**Given entries:**
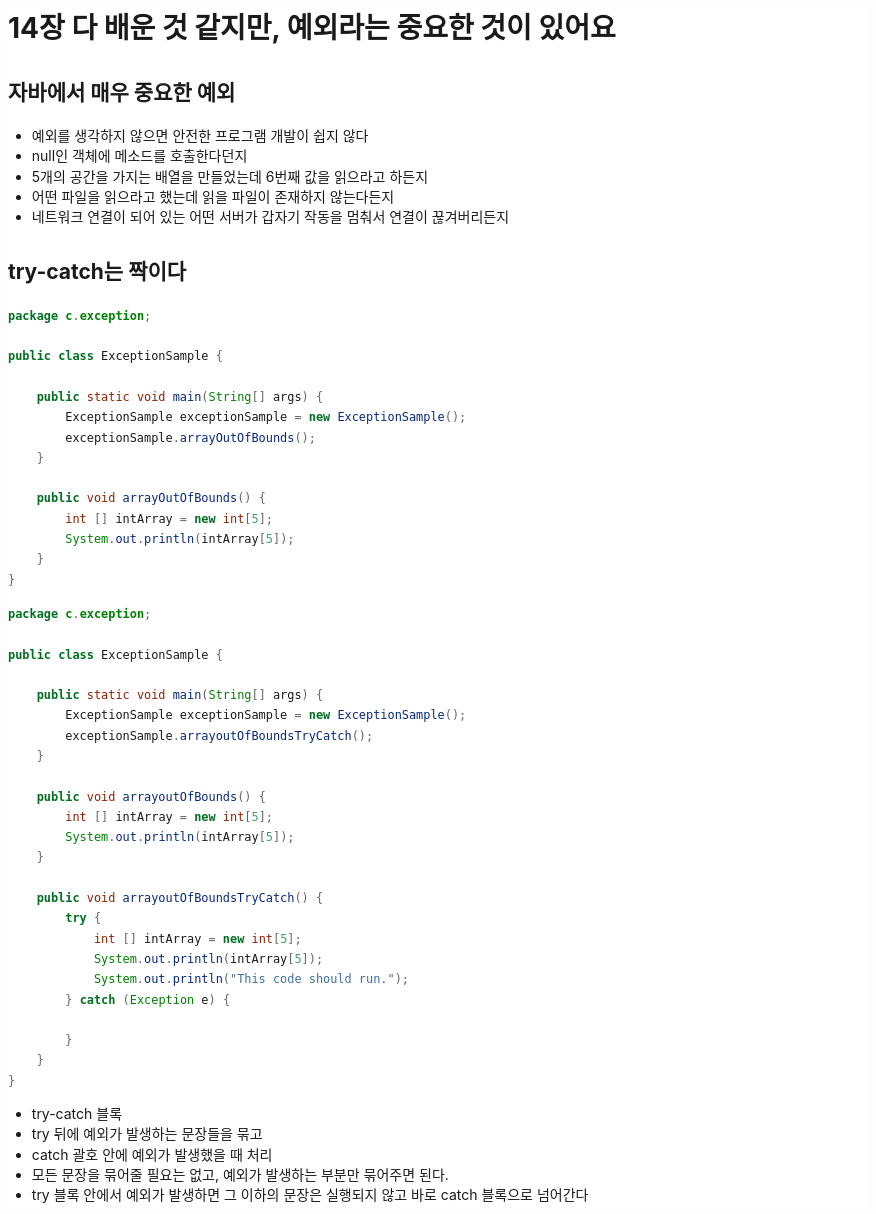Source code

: # 14장 다 배운 것 같지만, 예외라는 중요한 것이 있어요

## 자바에서 매우 중요한 예외
- 예외를 생각하지 않으면 안전한 프로그램 개발이 쉽지 않다
- null인 객체에 메소드를 호출한다던지
- 5개의 공간을 가지는 배열을 만들었는데 6번째 값을 읽으라고 하든지
- 어떤 파일을 읽으라고 했는데 읽을 파일이 존재하지 않는다든지
- 네트워크 연결이 되어 있는 어떤 서버가 갑자기 작동을 멈춰서 연결이 꾾겨버리든지

## try-catch는 짝이다

```java
package c.exception;

public class ExceptionSample {

    public static void main(String[] args) {
        ExceptionSample exceptionSample = new ExceptionSample();
        exceptionSample.arrayOutOfBounds();
    }

    public void arrayOutOfBounds() {
        int [] intArray = new int[5];
        System.out.println(intArray[5]);
    }
}
```

```java
package c.exception;

public class ExceptionSample {

    public static void main(String[] args) {
        ExceptionSample exceptionSample = new ExceptionSample();
        exceptionSample.arrayoutOfBoundsTryCatch();
    }

    public void arrayoutOfBounds() {
        int [] intArray = new int[5];
        System.out.println(intArray[5]);
    }

    public void arrayoutOfBoundsTryCatch() {
        try {
            int [] intArray = new int[5];
            System.out.println(intArray[5]);
            System.out.println("This code should run.");
        } catch (Exception e) {

        }
    }
}
```
- try-catch 블록
- try 뒤에 예외가 발생하는 문장들을 묶고
- catch 괄호 안에 예외가 발생했을 때 처리
- 모든 문장을 묶어줄 필요는 없고, 예외가 발생하는 부분만 묶어주면 된다.
- try 블록 안에서 예외가 발생하면 그 이하의 문장은 실행되지 않고 바로 catch 블록으로 넘어간다
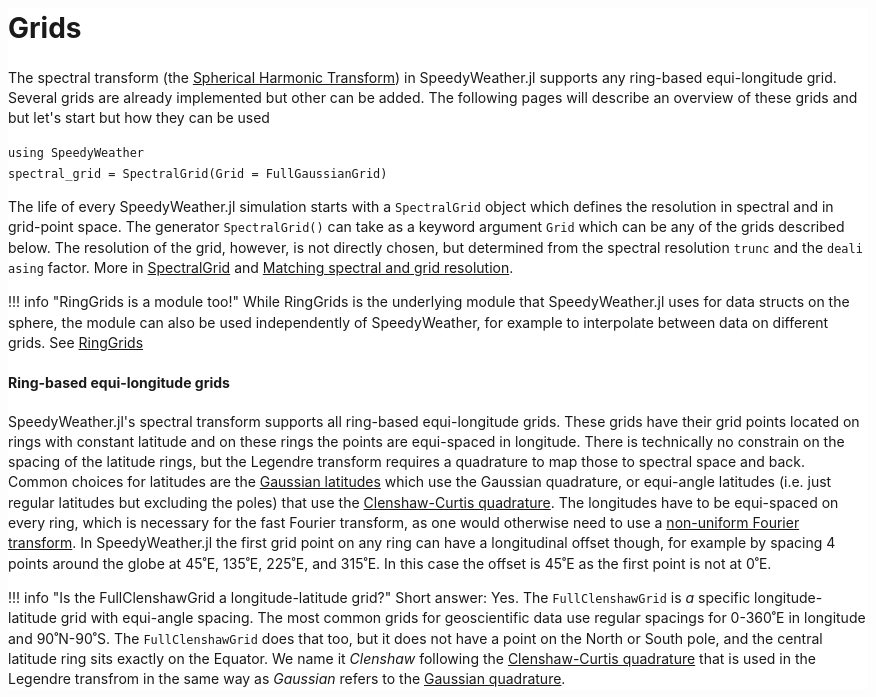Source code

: # Grids

The spectral transform (the [Spherical Harmonic Transform](@ref)) in SpeedyWeather.jl supports any ring-based
equi-longitude grid. Several grids are already implemented but other can be added. The following pages will
describe an overview of these grids and but let's start but how they can be used
```@example grids
using SpeedyWeather
spectral_grid = SpectralGrid(Grid = FullGaussianGrid)
```
The life of every SpeedyWeather.jl simulation starts with a `SpectralGrid` object which defines the
resolution in spectral and in grid-point space. The generator `SpectralGrid()` can take as a keyword
argument `Grid` which can be any of the grids described below. The resolution of the grid, however,
is not directly chosen, but determined from the spectral resolution `trunc` and the `dealiasing`
factor. More in [SpectralGrid](@ref) and [Matching spectral and grid resolution](@ref).

!!! info "RingGrids is a module too!"
    While RingGrids is the underlying module that SpeedyWeather.jl uses for data structs
    on the sphere, the module can also be used independently of SpeedyWeather, for example
    to interpolate between data on different grids. See [RingGrids](@ref)

#### Ring-based equi-longitude grids

SpeedyWeather.jl's spectral transform supports all ring-based equi-longitude grids.
These grids have their grid points located on rings with constant latitude and on these rings the
points are equi-spaced in longitude. There is technically no constrain on the spacing of the
latitude rings, but the Legendre transform requires a quadrature to map those to spectral space
and back. Common choices for latitudes are the
[Gaussian latitudes](https://en.wikipedia.org/wiki/Gaussian_grid) which use the Gaussian
quadrature, or equi-angle latitudes (i.e. just regular latitudes but excluding the poles) that
use the [Clenshaw-Curtis quadrature](https://en.wikipedia.org/wiki/Clenshaw%E2%80%93Curtis_quadrature).
The longitudes have to be equi-spaced on every ring, which is necessary for the fast Fourier transform,
as one would otherwise need to use a
[non-uniform Fourier transform](https://en.wikipedia.org/wiki/Non-uniform_discrete_Fourier_transform#Nonuniform_fast_Fourier_transform).
In SpeedyWeather.jl the first grid point on any ring can have a longitudinal offset though, for example
by spacing 4 points around the globe at 45˚E, 135˚E, 225˚E, and 315˚E. In this case the offset is 45˚E
as the first point is not at 0˚E.

!!! info "Is the FullClenshawGrid a longitude-latitude grid?"
    Short answer: Yes. The `FullClenshawGrid` is *a* specific longitude-latitude grid with equi-angle spacing.
    The most common grids for geoscientific data use regular spacings for 0-360˚E in longitude and
    90˚N-90˚S. The `FullClenshawGrid` does that too, but it does not have a point on the North or South
    pole, and the central latitude ring sits exactly on the Equator. We name it *Clenshaw* following
    the [Clenshaw-Curtis quadrature](https://en.wikipedia.org/wiki/Clenshaw%E2%80%93Curtis_quadrature)
    that is used in the Legendre transfrom in the same way as *Gaussian*
    refers to the [Gaussian quadrature](https://en.wikipedia.org/wiki/Gaussian_quadrature).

**Work request:**
Report, with no additional words, how many lines in the records above contain the word "Fourier".

**Exercise result:**
2